DON DU CORPS
par David Defendi

Le corps hachuré, prélevé, organisé selon la cadence des heures et des minutes, découpé, transpercé par les aiguilles qui sucent rationellement le sang ; le corps couché à longueur de journée dans un lit entouré d’appareils électriques connectés au cœur et au cerveau, filtrage de la vie éclairée par les néons traversant la salle ; les huit corps face-à-face à digérer les images de la télévision ; le corps ligaturé aux menottes en plastique de la pression artérielle ; le corps sain, enfermé à l’hôpital pendant des jours et des jours ; le corps expérimental, comme une machine à information où l’on détecte la régularité des nerfs, l’analyse des pulsations et la recombinaison des gênes ; le corps à l’usine pour les progrès de la science sans l’homme, ce corps que je vends au capital pour fuir la loi du capital, ce corps qui n’appartient plus qu’aux chiffres et aux équations et aux mesures, l’urine réinvestie et mes selles utilisées par les laboratoires ; le corps dans une salle rectangulaire avec les sept autres corps tentant de fuir dans les images ou les livres, les journaux qu’on nous apporte après avoir donné l’argent à l’interne en blouse blanche ; nos corps, plusieurs dizaines à l’hôpital comme une offrande à une nouvelle Idole qui puise dans notre chair et notre rythme l’organisation du nouveau monde : peau, nerfs et veines, neurones, organes et os décomposés jusqu’aux molécules et retravaillés par l’évolution des espèces. Un corps spolié et démembré, séparé de ses propres forces, sans cesse en guerre contre le vampire moderne de la rationalité frigide, qui tente pourtant d’apprivoiser et de comprendre l’animalité barbare et pulsionnelle, qui se mariera bientôt avec elle après l’avoir violée de son sexe de fer et son sperme en silicium ; un corps éphémère et en suspens, en instance de transformation pour en au-delà de l’homme inéluctable et monstrueux.

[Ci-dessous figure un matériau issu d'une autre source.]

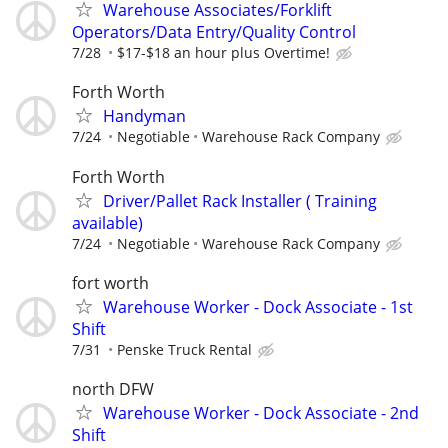
Warehouse Associates/Forklift
Operators/Data Entry/Quality Control
7/28
$17-$18 an hour plus Overtime!
Forth Worth
Handyman
7/24
Negotiable
Warehouse Rack Company
Forth Worth
Driver/Pallet Rack Installer ( Training
available)
7/24
Negotiable
Warehouse Rack Company
fort worth
Warehouse Worker - Dock Associate - 1st
Shift
7/31
Penske Truck Rental
north DFW
Warehouse Worker - Dock Associate - 2nd
Shift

Je suis à l’Hôpital Aster dans le quinzième arrondissement de Paris, esclave qui tente d’acheter sa liberté en vendant son corps à la médecine, payé presque cent cinquante euros par jour pour échapper à l’esclavage du travail moderne : esclavage contre esclavage, j’ai fait le choix de la facilité, de la rentabilité passive, donnant mon corps en parfaite santé aux gigantesques usines pharmaceutiques qui cherchent, au prix d’infusion de substances dans mon organisme, à recréér un nouveau médicament contre le diabète.

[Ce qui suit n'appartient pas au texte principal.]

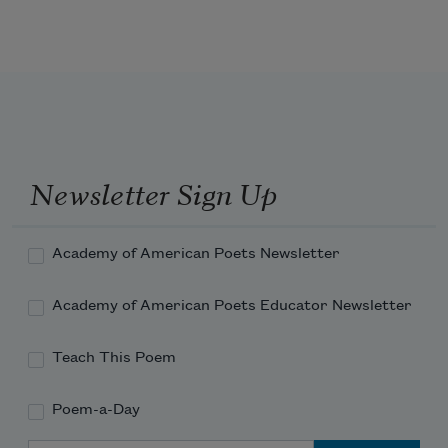
Newsletter Sign Up
Academy of American Poets Newsletter
Academy of American Poets Educator Newsletter
Teach This Poem
Poem-a-Day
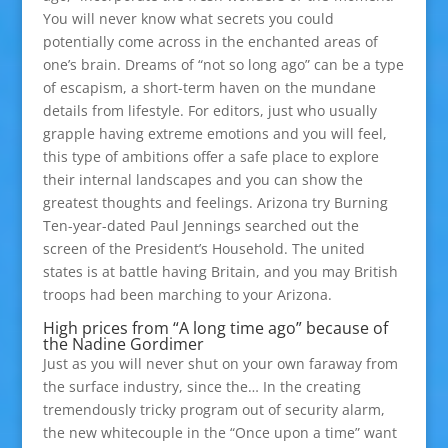
You will never know what secrets you could
potentially come across in the enchanted areas of
one’s brain. Dreams of “not so long ago” can be a type
of escapism, a short-term haven on the mundane
details from lifestyle. For editors, just who usually
grapple having extreme emotions and you will feel,
this type of ambitions offer a safe place to explore
their internal landscapes and you can show the
greatest thoughts and feelings. Arizona try Burning
Ten-year-dated Paul Jennings searched out the
screen of the President’s Household. The united
states is at battle having Britain, and you may British
troops had been marching to your Arizona.
High prices from “A long time ago” because of
the Nadine Gordimer
Just as you will never shut on your own faraway from
the surface industry, since the… In the creating
tremendously tricky program out of security alarm,
the new whitecouple in the “Once upon a time” want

Elles ont l’ambition implacable et logique d’étudier mes gènes afin de reprogrammer dans le futur des corps adaptés à la réalité, c’est-à-dire au capitalisme scientifique. Ce capitalisme scientifique qui, depuis l’ère industrielle, a reconstruit le monde extérieur et qui bientôt, par la force inéluctable et morale de cette ère biologique que nous vivons en ce moment, reconstruira nos corps en cartographiant cet alphabet cabalistique nommé ADN.

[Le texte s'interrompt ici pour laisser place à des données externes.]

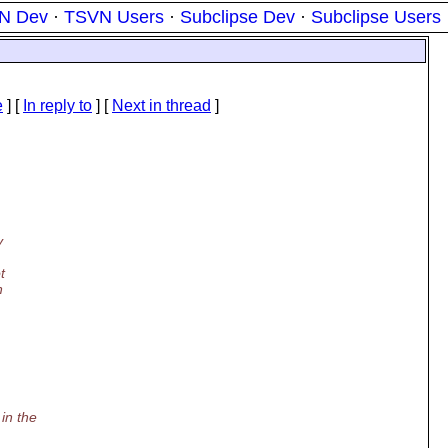
N Dev
·
TSVN Users
·
Subclipse Dev
·
Subclipse Users
e
] [
In reply to
]
[
Next in thread
]
y
t
n
in the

Je suis à l’hôpital depuis quelques jours avec l’impossibilité de lire ou d’écrire, de penser ou de sentir, je ne suis qu’un corps éprouvette qui se sacrifie pour la loi de la sélection naturelle.

Et lorsque je ne donne pas mon sang et mes urines et ma merde et les pulsation de mon cœur et la danse électrique de mon cerveau, je déambule dans les couloirs blancs et gris à la recherche d’autres hommes : nous parlons alors de nos amours ou des voyages que nous projetons de faire avec l’argent de l’hôpital. Et les femmes que nous croisons dans les couloirs activent peut-être d’anciens réflexes lubriques, mais réveillent surtout une sorte de picotement électrique des nerfs qui rend toute séduction impossible.

Je suis tellement certain de vivre dans un monde saturé par l’horloge des prises de sang ou des pressions artérielles, de toutes ces obligations minimes qui quadrillent mon emploi du temps, que je ne cherche qu’à m’endormir pour oublier le jour organisé par le soleilde chaque seconde.